[Saved data entries]

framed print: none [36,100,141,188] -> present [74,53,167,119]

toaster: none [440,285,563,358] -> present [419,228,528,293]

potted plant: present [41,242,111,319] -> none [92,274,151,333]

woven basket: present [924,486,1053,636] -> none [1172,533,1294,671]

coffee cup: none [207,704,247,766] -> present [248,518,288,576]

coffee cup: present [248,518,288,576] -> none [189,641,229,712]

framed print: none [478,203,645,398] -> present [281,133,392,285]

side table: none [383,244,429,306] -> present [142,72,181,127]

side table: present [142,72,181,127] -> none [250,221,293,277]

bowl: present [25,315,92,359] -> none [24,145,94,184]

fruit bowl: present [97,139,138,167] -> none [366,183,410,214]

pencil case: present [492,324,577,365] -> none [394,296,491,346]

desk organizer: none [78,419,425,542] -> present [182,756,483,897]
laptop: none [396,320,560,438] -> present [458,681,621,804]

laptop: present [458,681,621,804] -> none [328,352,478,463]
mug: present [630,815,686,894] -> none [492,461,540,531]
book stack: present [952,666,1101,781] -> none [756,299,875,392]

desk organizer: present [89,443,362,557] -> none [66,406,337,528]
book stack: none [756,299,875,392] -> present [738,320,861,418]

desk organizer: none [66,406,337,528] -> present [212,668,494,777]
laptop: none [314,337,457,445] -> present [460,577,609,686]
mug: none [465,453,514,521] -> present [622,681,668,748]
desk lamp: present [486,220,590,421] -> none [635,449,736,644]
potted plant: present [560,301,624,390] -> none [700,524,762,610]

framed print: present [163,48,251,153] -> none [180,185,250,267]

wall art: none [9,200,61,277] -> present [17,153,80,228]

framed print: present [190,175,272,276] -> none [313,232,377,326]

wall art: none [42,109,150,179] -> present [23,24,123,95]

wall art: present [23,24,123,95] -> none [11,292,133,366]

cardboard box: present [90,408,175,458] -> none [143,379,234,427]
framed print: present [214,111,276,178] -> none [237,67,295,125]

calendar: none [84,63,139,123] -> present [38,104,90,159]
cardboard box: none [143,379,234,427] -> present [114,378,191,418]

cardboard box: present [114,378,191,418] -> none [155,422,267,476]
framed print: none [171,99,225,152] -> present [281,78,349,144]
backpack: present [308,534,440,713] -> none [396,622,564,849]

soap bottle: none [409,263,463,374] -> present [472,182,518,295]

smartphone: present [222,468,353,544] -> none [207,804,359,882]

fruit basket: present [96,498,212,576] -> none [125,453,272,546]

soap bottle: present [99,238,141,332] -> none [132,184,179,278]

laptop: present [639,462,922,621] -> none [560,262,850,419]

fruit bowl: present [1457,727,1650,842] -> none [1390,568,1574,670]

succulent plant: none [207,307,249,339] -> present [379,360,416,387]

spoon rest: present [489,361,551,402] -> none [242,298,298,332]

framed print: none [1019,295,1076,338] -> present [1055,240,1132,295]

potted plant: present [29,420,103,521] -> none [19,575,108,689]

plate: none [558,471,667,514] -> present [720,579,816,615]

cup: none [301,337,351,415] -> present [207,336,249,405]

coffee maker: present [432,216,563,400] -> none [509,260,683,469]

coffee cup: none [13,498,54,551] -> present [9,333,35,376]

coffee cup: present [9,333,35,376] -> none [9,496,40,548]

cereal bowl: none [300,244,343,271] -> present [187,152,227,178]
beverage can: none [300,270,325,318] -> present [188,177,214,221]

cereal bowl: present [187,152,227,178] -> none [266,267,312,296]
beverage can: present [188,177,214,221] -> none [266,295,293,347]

• _Problem description_
An exact written copy of every entry is the required answer.

• _The completed task_
framed print: none [36,100,141,188] -> present [74,53,167,119]

toaster: none [440,285,563,358] -> present [419,228,528,293]

potted plant: present [41,242,111,319] -> none [92,274,151,333]

woven basket: present [924,486,1053,636] -> none [1172,533,1294,671]

coffee cup: none [207,704,247,766] -> present [248,518,288,576]

coffee cup: present [248,518,288,576] -> none [189,641,229,712]

framed print: none [478,203,645,398] -> present [281,133,392,285]

side table: none [383,244,429,306] -> present [142,72,181,127]

side table: present [142,72,181,127] -> none [250,221,293,277]

bowl: present [25,315,92,359] -> none [24,145,94,184]

fruit bowl: present [97,139,138,167] -> none [366,183,410,214]

pencil case: present [492,324,577,365] -> none [394,296,491,346]

desk organizer: none [78,419,425,542] -> present [182,756,483,897]
laptop: none [396,320,560,438] -> present [458,681,621,804]

laptop: present [458,681,621,804] -> none [328,352,478,463]
mug: present [630,815,686,894] -> none [492,461,540,531]
book stack: present [952,666,1101,781] -> none [756,299,875,392]

desk organizer: present [89,443,362,557] -> none [66,406,337,528]
book stack: none [756,299,875,392] -> present [738,320,861,418]

desk organizer: none [66,406,337,528] -> present [212,668,494,777]
laptop: none [314,337,457,445] -> present [460,577,609,686]
mug: none [465,453,514,521] -> present [622,681,668,748]
desk lamp: present [486,220,590,421] -> none [635,449,736,644]
potted plant: present [560,301,624,390] -> none [700,524,762,610]

framed print: present [163,48,251,153] -> none [180,185,250,267]

wall art: none [9,200,61,277] -> present [17,153,80,228]

framed print: present [190,175,272,276] -> none [313,232,377,326]

wall art: none [42,109,150,179] -> present [23,24,123,95]

wall art: present [23,24,123,95] -> none [11,292,133,366]

cardboard box: present [90,408,175,458] -> none [143,379,234,427]
framed print: present [214,111,276,178] -> none [237,67,295,125]

calendar: none [84,63,139,123] -> present [38,104,90,159]
cardboard box: none [143,379,234,427] -> present [114,378,191,418]

cardboard box: present [114,378,191,418] -> none [155,422,267,476]
framed print: none [171,99,225,152] -> present [281,78,349,144]
backpack: present [308,534,440,713] -> none [396,622,564,849]

soap bottle: none [409,263,463,374] -> present [472,182,518,295]

smartphone: present [222,468,353,544] -> none [207,804,359,882]

fruit basket: present [96,498,212,576] -> none [125,453,272,546]

soap bottle: present [99,238,141,332] -> none [132,184,179,278]

laptop: present [639,462,922,621] -> none [560,262,850,419]

fruit bowl: present [1457,727,1650,842] -> none [1390,568,1574,670]

succulent plant: none [207,307,249,339] -> present [379,360,416,387]

spoon rest: present [489,361,551,402] -> none [242,298,298,332]

framed print: none [1019,295,1076,338] -> present [1055,240,1132,295]

potted plant: present [29,420,103,521] -> none [19,575,108,689]

plate: none [558,471,667,514] -> present [720,579,816,615]

cup: none [301,337,351,415] -> present [207,336,249,405]

coffee maker: present [432,216,563,400] -> none [509,260,683,469]

coffee cup: none [13,498,54,551] -> present [9,333,35,376]

coffee cup: present [9,333,35,376] -> none [9,496,40,548]

cereal bowl: none [300,244,343,271] -> present [187,152,227,178]
beverage can: none [300,270,325,318] -> present [188,177,214,221]

cereal bowl: present [187,152,227,178] -> none [266,267,312,296]
beverage can: present [188,177,214,221] -> none [266,295,293,347]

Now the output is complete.